The project was first helmed by GDH director and executive Yongyoot Thongkongtoon, but after a year of development, it was handed over to Parkpoom Wongpoom in 2016. Parkpoom had previously co-directed the 2004 hit horror film Shutter and some other anthologies, but Homestay was his first solo feature. He spent nineteen months further developing the script.

Teeradon was cast in the lead role, while Cherprang, who is also "captain" of the girl idol group BNK48, made her acting debut in the film. The actors spent three months in acting workshops and another three in actual production. The film involves several shots featuring extensive computer-generated visual effects, which Parkpoom expressed difficulty working with.

The film was marketed to international buyers at the Filmart event in Hong Kong in March 2018. Originally described as a fantasy drama, later marketing material opted to promote the film as a thriller fantasy instead. The film was announced on 19 September, with a press event held on 2 October.

==Release and reception==
The film was released in Thailand on 25 October 2018. It earned 37.49 million baht (US$1.14 million) over its opening weekend, placing first at the box office for two weeks.

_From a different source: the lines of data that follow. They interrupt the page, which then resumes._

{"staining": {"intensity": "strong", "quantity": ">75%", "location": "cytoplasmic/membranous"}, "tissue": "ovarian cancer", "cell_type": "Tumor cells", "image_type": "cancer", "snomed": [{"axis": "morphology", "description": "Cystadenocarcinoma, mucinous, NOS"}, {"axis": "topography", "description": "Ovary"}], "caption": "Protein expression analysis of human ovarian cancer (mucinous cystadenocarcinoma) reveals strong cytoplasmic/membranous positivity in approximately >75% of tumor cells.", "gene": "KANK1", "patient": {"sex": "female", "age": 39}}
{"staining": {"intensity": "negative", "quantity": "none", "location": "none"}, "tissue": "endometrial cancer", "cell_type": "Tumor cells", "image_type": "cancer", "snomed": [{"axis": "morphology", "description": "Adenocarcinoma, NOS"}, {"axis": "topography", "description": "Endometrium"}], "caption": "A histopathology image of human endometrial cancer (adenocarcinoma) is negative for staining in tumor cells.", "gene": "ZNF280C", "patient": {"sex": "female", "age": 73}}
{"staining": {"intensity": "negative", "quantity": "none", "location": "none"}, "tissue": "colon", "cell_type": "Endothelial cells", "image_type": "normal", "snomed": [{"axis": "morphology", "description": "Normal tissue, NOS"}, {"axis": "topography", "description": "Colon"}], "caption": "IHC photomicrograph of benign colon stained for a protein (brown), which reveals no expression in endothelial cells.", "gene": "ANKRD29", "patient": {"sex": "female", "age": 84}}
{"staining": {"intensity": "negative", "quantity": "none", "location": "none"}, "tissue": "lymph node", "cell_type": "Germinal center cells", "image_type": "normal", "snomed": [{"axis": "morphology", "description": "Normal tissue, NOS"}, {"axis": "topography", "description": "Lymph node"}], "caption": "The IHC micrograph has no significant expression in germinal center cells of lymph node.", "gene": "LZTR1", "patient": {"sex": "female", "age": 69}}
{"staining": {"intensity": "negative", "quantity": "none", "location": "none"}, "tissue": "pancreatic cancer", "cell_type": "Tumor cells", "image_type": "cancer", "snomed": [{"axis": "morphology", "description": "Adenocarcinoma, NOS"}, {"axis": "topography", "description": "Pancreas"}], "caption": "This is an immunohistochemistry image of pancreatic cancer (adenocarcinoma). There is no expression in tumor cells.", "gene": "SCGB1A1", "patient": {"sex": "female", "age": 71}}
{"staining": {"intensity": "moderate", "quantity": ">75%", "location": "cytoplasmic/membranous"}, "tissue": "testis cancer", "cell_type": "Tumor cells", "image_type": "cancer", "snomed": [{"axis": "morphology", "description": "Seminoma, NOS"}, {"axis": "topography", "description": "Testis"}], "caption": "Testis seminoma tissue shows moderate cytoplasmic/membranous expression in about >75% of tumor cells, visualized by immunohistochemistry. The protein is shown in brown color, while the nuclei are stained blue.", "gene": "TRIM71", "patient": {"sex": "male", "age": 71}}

By 18 November, it had earned 66.58 million baht ($2.02 million), a moderately respectable figure. The film was screened in several international markets, beginning with Hong Kong on 6 December 2018.

The film was met with mixed reviews. While most reviewers commended Teeradon's acting, which capably carried the story, some found the screenplay to be lacking, noting that the climax lacked emotional heft and appeared too easily resolved. Time Out Bangkoks review said, "The screenplay has its flaws ... but is thankfully overshadowed by James' surprisingly powerful performance," while MThai's review noted that "the events that take place in the film don't lead as far as they should." On the other hand, a reviewer for the Daily News praised the script for its "seriousness, drama, and reflection of various issues," and Khao Sods reviewer found no fault with the film and called it "excellent". Internationally, James Marsh, writing for the South China Morning Post, gave the film 2.5 out of 5 stars, summarizing that the film "rides on charm of its stars, [but] falls on its clumsy script."

Homestay received thirteen nominations at the 28th Suphannahong National Film Awards, and won in three categories: Best Supporting Actress (Suquan), Best Film Editing (Chonlasit Upanigkit), and Best Visual Effects (Yggdrazil Group). At the 27th Bangkok Critics Assembly Awards, the film received ten nominations and won in two categories: Best Supporting Actress (Suquan) and Best Production Design.